Dataset records:
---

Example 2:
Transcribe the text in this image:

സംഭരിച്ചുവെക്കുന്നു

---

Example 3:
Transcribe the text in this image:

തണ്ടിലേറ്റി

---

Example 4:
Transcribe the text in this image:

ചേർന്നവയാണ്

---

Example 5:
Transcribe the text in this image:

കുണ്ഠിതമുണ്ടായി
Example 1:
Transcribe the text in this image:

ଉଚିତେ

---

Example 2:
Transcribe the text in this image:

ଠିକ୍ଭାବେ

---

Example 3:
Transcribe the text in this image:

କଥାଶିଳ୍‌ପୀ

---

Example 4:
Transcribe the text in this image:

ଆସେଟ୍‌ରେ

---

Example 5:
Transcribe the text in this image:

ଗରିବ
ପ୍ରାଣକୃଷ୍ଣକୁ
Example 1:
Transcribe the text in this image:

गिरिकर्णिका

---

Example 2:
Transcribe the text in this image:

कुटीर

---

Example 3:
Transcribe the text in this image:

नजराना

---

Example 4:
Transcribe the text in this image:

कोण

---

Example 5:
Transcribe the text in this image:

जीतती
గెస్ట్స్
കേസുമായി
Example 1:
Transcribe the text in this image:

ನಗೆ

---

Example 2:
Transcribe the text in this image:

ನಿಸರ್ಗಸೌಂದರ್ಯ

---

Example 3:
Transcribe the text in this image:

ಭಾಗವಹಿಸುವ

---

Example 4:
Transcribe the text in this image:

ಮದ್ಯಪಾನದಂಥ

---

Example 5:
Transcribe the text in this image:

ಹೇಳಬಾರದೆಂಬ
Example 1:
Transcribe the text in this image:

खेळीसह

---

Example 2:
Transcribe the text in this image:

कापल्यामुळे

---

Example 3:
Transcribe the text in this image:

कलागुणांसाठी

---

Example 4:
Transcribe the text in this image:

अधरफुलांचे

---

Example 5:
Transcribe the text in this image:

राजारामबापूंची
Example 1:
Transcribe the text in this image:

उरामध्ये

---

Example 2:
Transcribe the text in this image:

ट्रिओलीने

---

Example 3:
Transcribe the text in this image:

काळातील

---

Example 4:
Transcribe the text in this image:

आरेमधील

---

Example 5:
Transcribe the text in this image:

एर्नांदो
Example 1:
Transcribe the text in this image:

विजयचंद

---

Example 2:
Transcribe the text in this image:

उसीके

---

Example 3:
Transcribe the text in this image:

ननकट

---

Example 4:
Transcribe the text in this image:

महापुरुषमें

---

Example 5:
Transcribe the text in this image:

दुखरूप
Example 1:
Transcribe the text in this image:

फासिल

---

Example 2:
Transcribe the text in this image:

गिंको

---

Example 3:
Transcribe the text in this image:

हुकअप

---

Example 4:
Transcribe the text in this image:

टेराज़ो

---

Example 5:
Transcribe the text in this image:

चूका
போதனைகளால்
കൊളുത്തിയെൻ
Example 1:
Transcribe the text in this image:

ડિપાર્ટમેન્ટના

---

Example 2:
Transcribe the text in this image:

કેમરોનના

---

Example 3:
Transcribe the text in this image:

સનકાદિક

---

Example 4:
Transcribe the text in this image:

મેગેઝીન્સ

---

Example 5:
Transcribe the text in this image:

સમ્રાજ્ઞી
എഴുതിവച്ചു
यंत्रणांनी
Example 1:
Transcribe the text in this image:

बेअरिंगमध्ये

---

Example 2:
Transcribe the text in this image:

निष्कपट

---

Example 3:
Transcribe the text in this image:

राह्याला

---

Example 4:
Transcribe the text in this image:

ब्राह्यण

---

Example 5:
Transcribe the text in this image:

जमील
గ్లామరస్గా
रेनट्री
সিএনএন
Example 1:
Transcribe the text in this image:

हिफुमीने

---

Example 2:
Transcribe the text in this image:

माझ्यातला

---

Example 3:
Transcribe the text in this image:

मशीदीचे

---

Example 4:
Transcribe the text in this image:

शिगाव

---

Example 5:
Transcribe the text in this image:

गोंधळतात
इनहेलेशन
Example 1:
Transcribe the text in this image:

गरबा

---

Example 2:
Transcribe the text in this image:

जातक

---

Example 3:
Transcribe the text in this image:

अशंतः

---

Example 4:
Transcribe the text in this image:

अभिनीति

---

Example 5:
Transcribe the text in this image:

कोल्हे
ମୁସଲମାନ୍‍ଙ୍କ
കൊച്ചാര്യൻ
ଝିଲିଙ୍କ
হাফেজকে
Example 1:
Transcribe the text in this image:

Task instructions:
Retype the data in full and match it exactly.

Response:
---

Example 2:
Transcribe the text in this image:

സംഭരിച്ചുവെക്കുന്നു

---

Example 3:
Transcribe the text in this image:

തണ്ടിലേറ്റി

---

Example 4:
Transcribe the text in this image:

ചേർന്നവയാണ്

---

Example 5:
Transcribe the text in this image:

കുണ്ഠിതമുണ്ടായി
Example 1:
Transcribe the text in this image:

ଉଚିତେ

---

Example 2:
Transcribe the text in this image:

ଠିକ୍ଭାବେ

---

Example 3:
Transcribe the text in this image:

କଥାଶିଳ୍‌ପୀ

---

Example 4:
Transcribe the text in this image:

ଆସେଟ୍‌ରେ

---

Example 5:
Transcribe the text in this image:

ଗରିବ
ପ୍ରାଣକୃଷ୍ଣକୁ
Example 1:
Transcribe the text in this image:

गिरिकर्णिका

---

Example 2:
Transcribe the text in this image:

कुटीर

---

Example 3:
Transcribe the text in this image:

नजराना

---

Example 4:
Transcribe the text in this image:

कोण

---

Example 5:
Transcribe the text in this image:

जीतती
గెస్ట్స్
കേസുമായി
Example 1:
Transcribe the text in this image:

ನಗೆ

---

Example 2:
Transcribe the text in this image:

ನಿಸರ್ಗಸೌಂದರ್ಯ

---

Example 3:
Transcribe the text in this image:

ಭಾಗವಹಿಸುವ

---

Example 4:
Transcribe the text in this image:

ಮದ್ಯಪಾನದಂಥ

---

Example 5:
Transcribe the text in this image:

ಹೇಳಬಾರದೆಂಬ
Example 1:
Transcribe the text in this image:

खेळीसह

---

Example 2:
Transcribe the text in this image:

कापल्यामुळे

---

Example 3:
Transcribe the text in this image:

कलागुणांसाठी

---

Example 4:
Transcribe the text in this image:

अधरफुलांचे

---

Example 5:
Transcribe the text in this image:

राजारामबापूंची
Example 1:
Transcribe the text in this image:

उरामध्ये

---

Example 2:
Transcribe the text in this image:

ट्रिओलीने

---

Example 3:
Transcribe the text in this image:

काळातील

---

Example 4:
Transcribe the text in this image:

आरेमधील

---

Example 5:
Transcribe the text in this image:

एर्नांदो
Example 1:
Transcribe the text in this image:

विजयचंद

---

Example 2:
Transcribe the text in this image:

उसीके

---

Example 3:
Transcribe the text in this image:

ननकट

---

Example 4:
Transcribe the text in this image:

महापुरुषमें

---

Example 5:
Transcribe the text in this image:

दुखरूप
Example 1:
Transcribe the text in this image:

फासिल

---

Example 2:
Transcribe the text in this image:

गिंको

---

Example 3:
Transcribe the text in this image:

हुकअप

---

Example 4:
Transcribe the text in this image:

टेराज़ो

---

Example 5:
Transcribe the text in this image:

चूका
போதனைகளால்
കൊളുത്തിയെൻ
Example 1:
Transcribe the text in this image:

ડિપાર્ટમેન્ટના

---

Example 2:
Transcribe the text in this image:

કેમરોનના

---

Example 3:
Transcribe the text in this image:

સનકાદિક

---

Example 4:
Transcribe the text in this image:

મેગેઝીન્સ

---

Example 5:
Transcribe the text in this image:

સમ્રાજ્ઞી
എഴുതിവച്ചു
यंत्रणांनी
Example 1:
Transcribe the text in this image:

बेअरिंगमध्ये

---

Example 2:
Transcribe the text in this image:

निष्कपट

---

Example 3:
Transcribe the text in this image:

राह्याला

---

Example 4:
Transcribe the text in this image:

ब्राह्यण

---

Example 5:
Transcribe the text in this image:

जमील
గ్లామరస్గా
रेनट्री
সিএনএন
Example 1:
Transcribe the text in this image:

हिफुमीने

---

Example 2:
Transcribe the text in this image:

माझ्यातला

---

Example 3:
Transcribe the text in this image:

मशीदीचे

---

Example 4:
Transcribe the text in this image:

शिगाव

---

Example 5:
Transcribe the text in this image:

गोंधळतात
इनहेलेशन
Example 1:
Transcribe the text in this image:

गरबा

---

Example 2:
Transcribe the text in this image:

जातक

---

Example 3:
Transcribe the text in this image:

अशंतः

---

Example 4:
Transcribe the text in this image:

अभिनीति

---

Example 5:
Transcribe the text in this image:

कोल्हे
ମୁସଲମାନ୍‍ଙ୍କ
കൊച്ചാര്യൻ
ଝିଲିଙ୍କ
হাফেজকে
Example 1:
Transcribe the text in this image:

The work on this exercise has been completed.